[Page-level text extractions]

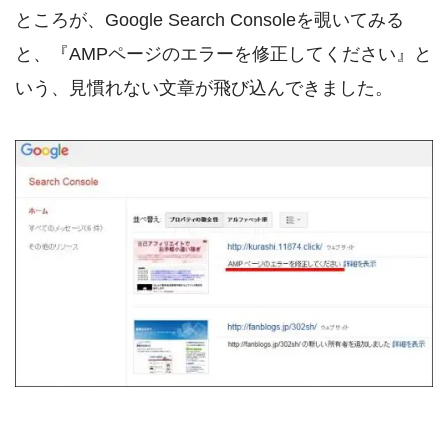
ところが、Google Search Consoleを覗いてみる
と、『AMPページのエラーを修正してください』と
いう、見慣れない文章が飛び込んできました。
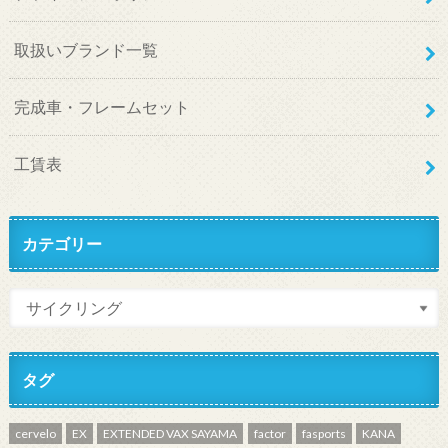
取扱いブランド一覧
完成車・フレームセット
工賃表
カテゴリー
タグ
cervelo
EX
EXTENDED VAX SAYAMA
factor
fasports
KANA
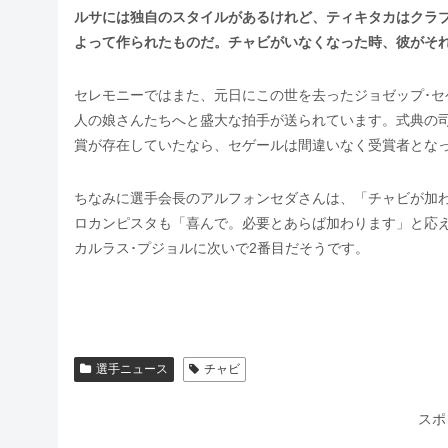
ルサには独自のスタイルがあるけれど、ティキタカはクラ
よって作られたものだ。チャビがいなくなった時、彼がそ
セレモニーではまた、元日にこの世を去ったジョゼップ･セ
人の娘さんたちへと盛大な拍手が送られています。式典の
賞が存在していたなら、セゲールは間違いなく受賞者とな
ちなみに選手会長のアルフォンセダさんは、「チャビが加
ロカンピスタも「喜んで。必要とあらば加わります」と応
カルラス･プジョルに次いで2番目だそうです。
選手ニュース
チャビ
スポ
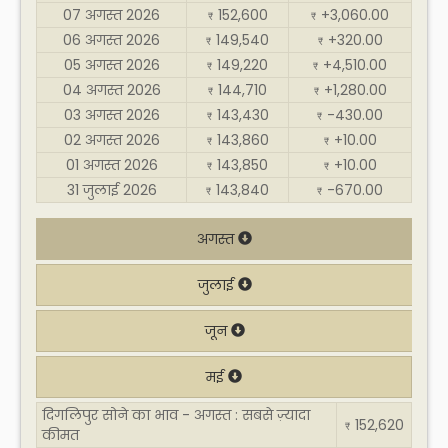
07 अगस्त 2026
152,600
+3,060.00
₹
₹
06 अगस्त 2026
149,540
+320.00
₹
₹
05 अगस्त 2026
149,220
+4,510.00
₹
₹
04 अगस्त 2026
144,710
+1,280.00
₹
₹
03 अगस्त 2026
143,430
-430.00
₹
₹
02 अगस्त 2026
143,860
+10.00
₹
₹
01 अगस्त 2026
143,850
+10.00
₹
₹
31 जुलाई 2026
143,840
-670.00
₹
₹
अगस्त
जुलाई
जून
मई
दिगलिपुर सोने का भाव - अगस्त : सबसे ज़्यादा
152,620
₹
कीमत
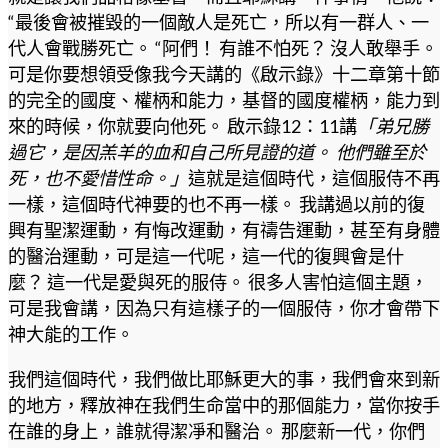
“最後會被摧毀的一個敵人是死亡，所以有一群人、一
代人會戰勝死亡。 “阿們！ 有誰不怕死？ 沒人敢舉手。
可是你要想領受像我今天講的《啟示錄》十二章第十節
的完全的國度、權柄和能力，基督的國度權柄，能力到
來的時候，你就要向他死。 啟示錄12：11講
「弟兄勝
過它，是因羔羊的血和自己所見證的道。 他們雖至於
死，也不愛惜性命。」
這就是這個時代，這個服侍不再
一樣，這個時代神要的也不再一樣。 我講過以前的復
興有聖潔運動，有悔改運動，有禱告運動，甚至有身體
的醫治運動，可是這一代呢，這一代的復興會是什
麼？ 這一代是愛與死的服侍。 很多人害怕這個主題，
可是我會講，因為只有這樣子的一個服侍，你才會帶下
神大能的工作。
我們這個時代，我們做比耶穌更大的事，我們會來到新
的地方，釋放神在我們生命當中的那個能力，當你按手
在誰的身上，誰就得潔凈和醫治。 那麼新一代，你們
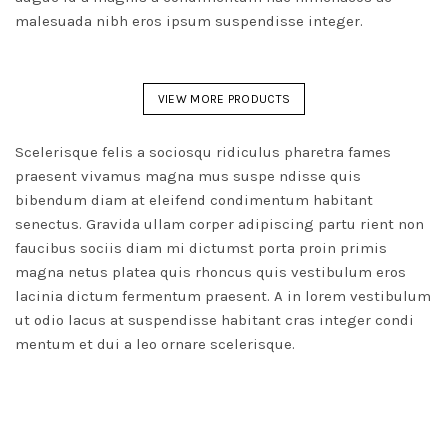
malesuada nibh eros ipsum suspendisse integer.
VIEW MORE PRODUCTS
Scelerisque felis a sociosqu ridiculus pharetra fames
praesent vivamus magna mus suspe ndisse quis
bibendum diam at eleifend condimentum habitant
senectus. Gravida ullam corper adipiscing partu rient non
faucibus sociis diam mi dictumst porta proin primis
magna netus platea quis rhoncus quis vestibulum eros
lacinia dictum fermentum praesent. A in lorem vestibulum
ut odio lacus at suspendisse habitant cras integer condi
mentum et dui a leo ornare scelerisque.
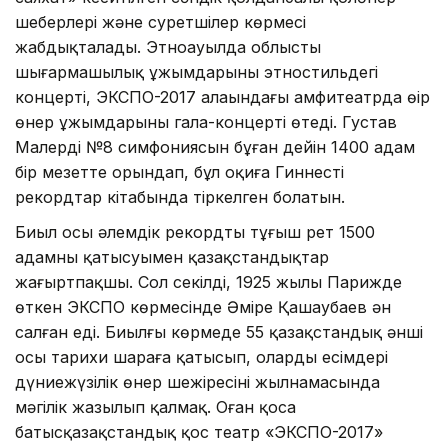
шеберлері және суретшілер көрмесі
жабдықталады. Этноауылда облыстың
шығармашылық ұжым­дарының этностильдегі
концерті, ЭКСПО-2017 алаңындағы амфитеатрда өңір
өнер ұжымдарының гала-концерті өтеді. Густав
Малердің №8 симфониясын бұған дейін 1400 адам
бір мезетте орындап, бұл оқиға Гиннес­тің
рекордтар кітабында тіркелген болатын.
Биыл осы әлемдік рекордты тұңғыш рет 1500
адамның қатысуымен қазақстандықтар
жаңғыртпақшы. Сол секілді, 1925 жылы Парижде
өткен ЭКСПО көрмесінде Әміре Қашаубаев ән
салған еді. Биылғы көрмеде 55 қазақстандық әнші
осы тарихи шараға қатысып, олардың есімдері
дүниежүзілік өнер шежіресінің жылнамасында
мәңгілік жазылып қалмақ. Оған қоса
батысқазақстандық қос театр «ЭКСПО-2017»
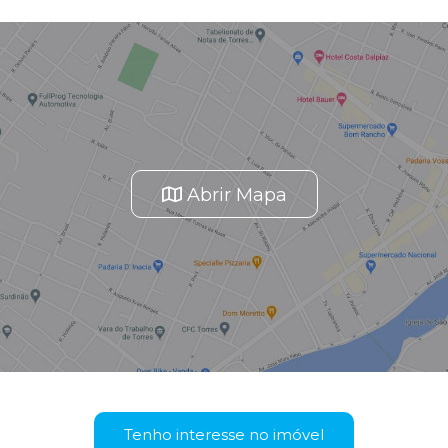
Abrir Mapa
Tenho interesse no imóvel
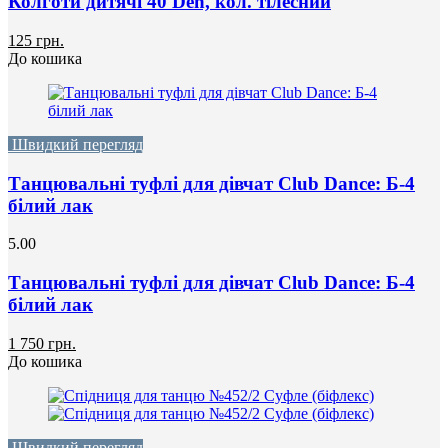
Колготи дитячі 40 Den, кол. тілесний
125 грн.
До кошика
Швидкий перегляд
Танцювальні туфлі для дівчат Club Dance: Б-4
білий лак
5.00
Танцювальні туфлі для дівчат Club Dance: Б-4
білий лак
1 750 грн.
До кошика
Швидкий перегляд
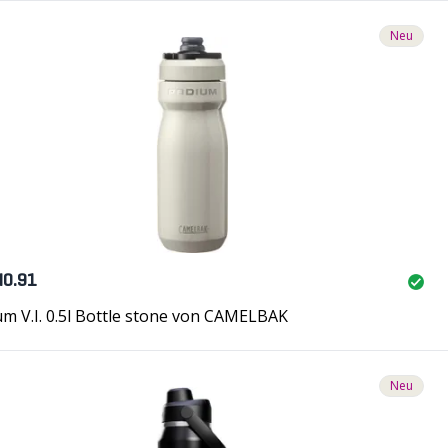
Neu
40.91
m V.I. 0.5l Bottle stone von CAMELBAK
Neu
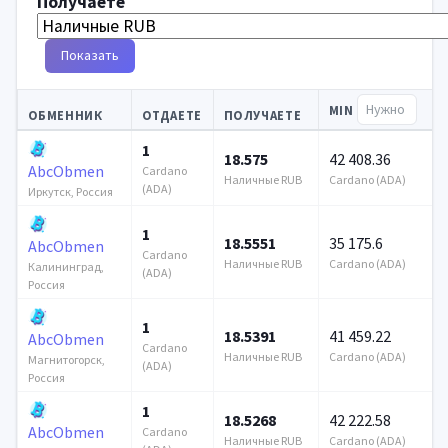
Получаете
Показать
MIN
ОБМЕННИК
ОТДАЕТЕ
ПОЛУЧАЕТЕ
1
18.575
42 408.36
AbcObmen
Cardano
Наличные RUB
Cardano (ADA)
(ADA)
Иркутск, Россия
1
18.5551
35 175.6
AbcObmen
Cardano
Наличные RUB
Cardano (ADA)
Калининград,
(ADA)
Россия
1
18.5391
41 459.22
AbcObmen
Cardano
Наличные RUB
Cardano (ADA)
Магнитогорск,
(ADA)
Россия
1
18.5268
42 222.58
AbcObmen
Cardano
Наличные RUB
Cardano (ADA)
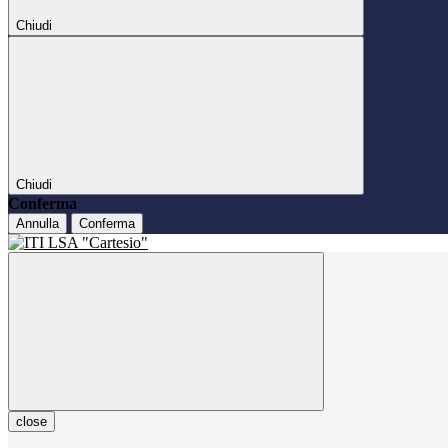
Chiudi
Chiudi
Conferma
Annulla
Conferma
close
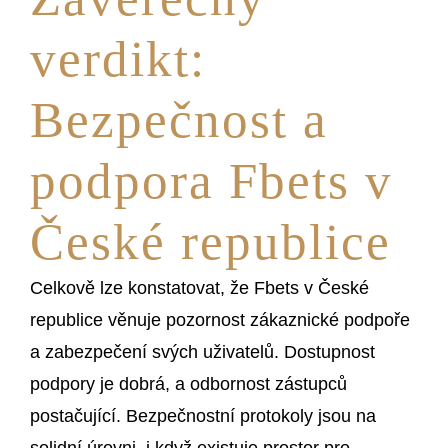
verdikt:
Bezpečnost a
podpora Fbets v
České republice
Celkově lze konstatovat, že Fbets v České
republice věnuje pozornost zákaznické podpoře
a zabezpečení svých uživatelů. Dostupnost
podpory je dobrá, a odbornost zástupců
postačující. Bezpečnostní protokoly jsou na
solidní úrovni, i když existuje prostor pro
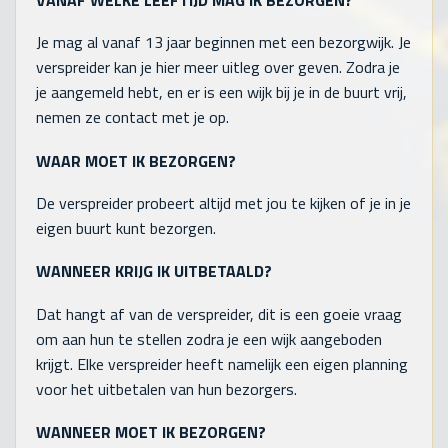
VANAF WELKE LEEFTIJD MAG IK BEZORGEN?
Je mag al vanaf 13 jaar beginnen met een bezorgwijk. Je
verspreider kan je hier meer uitleg over geven. Zodra je
je aangemeld hebt, en er is een wijk bij je in de buurt vrij,
nemen ze contact met je op.
WAAR MOET IK BEZORGEN?
De verspreider probeert altijd met jou te kijken of je in je
eigen buurt kunt bezorgen.
WANNEER KRIJG IK UITBETAALD?
Dat hangt af van de verspreider, dit is een goeie vraag
om aan hun te stellen zodra je een wijk aangeboden
krijgt. Elke verspreider heeft namelijk een eigen planning
voor het uitbetalen van hun bezorgers.
WANNEER MOET IK BEZORGEN?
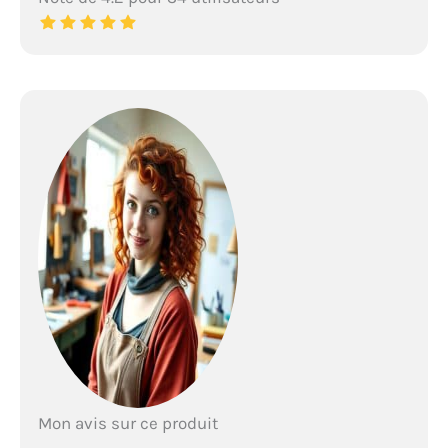
Mon avis sur ce produit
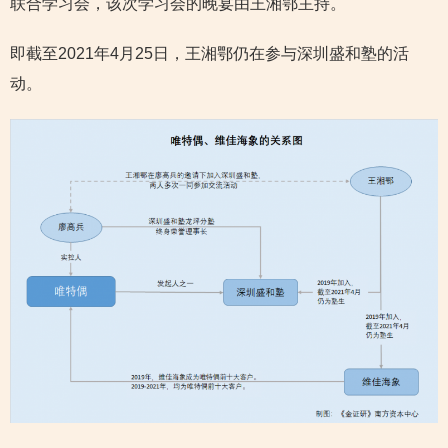
联合学习会，该次学习会的晚宴由王湘鄂主持。
即截至2021年4月25日，王湘鄂仍在参与深圳盛和塾的活
动。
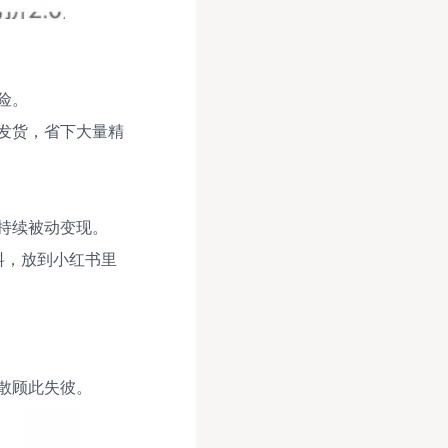
险。
发货，省下大量精
持续被动变现。
料，放到小红书里
散顾此失彼。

# Exercise directions
Send back the data above verbatim, leaving out its pictures.

# Output of the exercise
ところが、Google Search Consoleを覗いてみる
と、『AMPページのエラーを修正してください』と
いう、見慣れない文章が飛び込んできました。
取扱いブランド一覧
完成車・フレームセット
工賃表
カテゴリー
タグ
cervelo
EX
EXTENDED VAX SAYAMA
factor
fasports
KANA
ルサには独自のスタイルがあるけれど、ティキタカはクラ
よって作られたものだ。チャビがいなくなった時、彼がそ
セレモニーではまた、元日にこの世を去ったジョゼップ･セ
人の娘さんたちへと盛大な拍手が送られています。式典の
賞が存在していたなら、セゲールは間違いなく受賞者とな
ちなみに選手会長のアルフォンセダさんは、「チャビが加
ロカンピスタも「喜んで。必要とあらば加わります」と応
カルラス･プジョルに次いで2番目だそうです。
選手ニュース
チャビ
スポ
07 अगस्त 2026
152,600
+3,060.00
₹
₹
06 अगस्त 2026
149,540
+320.00
₹
₹
05 अगस्त 2026
149,220
+4,510.00
₹
₹
04 अगस्त 2026
144,710
+1,280.00
₹
₹
03 अगस्त 2026
143,430
-430.00
₹
₹
02 अगस्त 2026
143,860
+10.00
₹
₹
01 अगस्त 2026
143,850
+10.00
₹
₹
31 जुलाई 2026
143,840
-670.00
₹
₹
अगस्त
जुलाई
जून
मई
दिगलिपुर सोने का भाव - अगस्त : सबसे ज़्यादा
152,620
₹
कीमत
“最後會被摧毀的一個敵人是死亡，所以有一群人、一
代人會戰勝死亡。 “阿們！ 有誰不怕死？ 沒人敢舉手。
可是你要想領受像我今天講的《啟示錄》十二章第十節
的完全的國度、權柄和能力，基督的國度權柄，能力到
來的時候，你就要向他死。 啟示錄12：11講
「弟兄勝
過它，是因羔羊的血和自己所見證的道。 他們雖至於
死，也不愛惜性命。」
這就是這個時代，這個服侍不再
一樣，這個時代神要的也不再一樣。 我講過以前的復
興有聖潔運動，有悔改運動，有禱告運動，甚至有身體
的醫治運動，可是這一代呢，這一代的復興會是什
麼？ 這一代是愛與死的服侍。 很多人害怕這個主題，
可是我會講，因為只有這樣子的一個服侍，你才會帶下
神大能的工作。
我們這個時代，我們做比耶穌更大的事，我們會來到新
的地方，釋放神在我們生命當中的那個能力，當你按手
在誰的身上，誰就得潔凈和醫治。 那麼新一代，你們
malesuada nibh eros ipsum suspendisse integer.
VIEW MORE PRODUCTS
Scelerisque felis a sociosqu ridiculus pharetra fames
praesent vivamus magna mus suspe ndisse quis
bibendum diam at eleifend condimentum habitant
senectus. Gravida ullam corper adipiscing partu rient non
faucibus sociis diam mi dictumst porta proin primis
magna netus platea quis rhoncus quis vestibulum eros
lacinia dictum fermentum praesent. A in lorem vestibulum
ut odio lacus at suspendisse habitant cras integer condi
mentum et dui a leo ornare scelerisque.
шеберлері және суретшілер көрмесі
жабдықталады. Этноауылда облыстың
шығармашылық ұжым­дарының этностильдегі
концерті, ЭКСПО-2017 алаңындағы амфитеатрда өңір
өнер ұжымдарының гала-концерті өтеді. Густав
Малердің №8 симфониясын бұған дейін 1400 адам
бір мезетте орындап, бұл оқиға Гиннес­тің
рекордтар кітабында тіркелген болатын.
Биыл осы әлемдік рекордты тұңғыш рет 1500
адамның қатысуымен қазақстандықтар
жаңғыртпақшы. Сол секілді, 1925 жылы Парижде
өткен ЭКСПО көрмесінде Әміре Қашаубаев ән
салған еді. Биылғы көрмеде 55 қазақстандық әнші
осы тарихи шараға қатысып, олардың есімдері
дүниежүзілік өнер шежіресінің жылнамасында
мәңгілік жазылып қалмақ. Оған қоса
батысқазақстандық қос театр «ЭКСПО-2017»
Abrir Mapa
Tenho interesse no imóvel
Колготи дитячі 40 Den, кол. тілесний
125 грн.
До кошика
Швидкий перегляд
Танцювальні туфлі для дівчат Club Dance: Б-4
білий лак
5.00
Танцювальні туфлі для дівчат Club Dance: Б-4
білий лак
1 750 грн.
До кошика
Швидкий перегляд
Neu
40.91
m V.I. 0.5l Bottle stone von CAMELBAK
Neu
Получаете
Показать
MIN
ОБМЕННИК
ОТДАЕТЕ
ПОЛУЧАЕТЕ
1
18.575
42 408.36
AbcObmen
Cardano
Наличные RUB
Cardano (ADA)
(ADA)
Иркутск, Россия
1
18.5551
35 175.6
AbcObmen
Cardano
Наличные RUB
Cardano (ADA)
Калининград,
(ADA)
Россия
1
18.5391
41 459.22
AbcObmen
Cardano
Наличные RUB
Cardano (ADA)
Магнитогорск,
(ADA)
Россия
1
18.5268
42 222.58
AbcObmen
Cardano
Наличные RUB
Cardano (ADA)
Chiudi
Chiudi
Conferma
Annulla
Conferma
close
verdikt:
Bezpečnost a
podpora Fbets v
České republice
Celkově lze konstatovat, že Fbets v České
republice věnuje pozornost zákaznické podpoře
a zabezpečení svých uživatelů. Dostupnost
podpory je dobrá, a odbornost zástupců
postačující. Bezpečnostní protokoly jsou na
solidní úrovni, i když existuje prostor pro
VANAF WELKE LEEFTIJD MAG IK BEZORGEN?
Je mag al vanaf 13 jaar beginnen met een bezorgwijk. Je
verspreider kan je hier meer uitleg over geven. Zodra je
je aangemeld hebt, en er is een wijk bij je in de buurt vrij,
nemen ze contact met je op.
WAAR MOET IK BEZORGEN?
De verspreider probeert altijd met jou te kijken of je in je
eigen buurt kunt bezorgen.
WANNEER KRIJG IK UITBETAALD?
Dat hangt af van de verspreider, dit is een goeie vraag
om aan hun te stellen zodra je een wijk aangeboden
krijgt. Elke verspreider heeft namelijk een eigen planning
voor het uitbetalen van hun bezorgers.
WANNEER MOET IK BEZORGEN?
Mon avis sur ce produit
联合学习会，该次学习会的晚宴由王湘鄂主持。
即截至2021年4月25日，王湘鄂仍在参与深圳盛和塾的活
动。
险。
发货，省下大量精
持续被动变现。
料，放到小红书里
散顾此失彼。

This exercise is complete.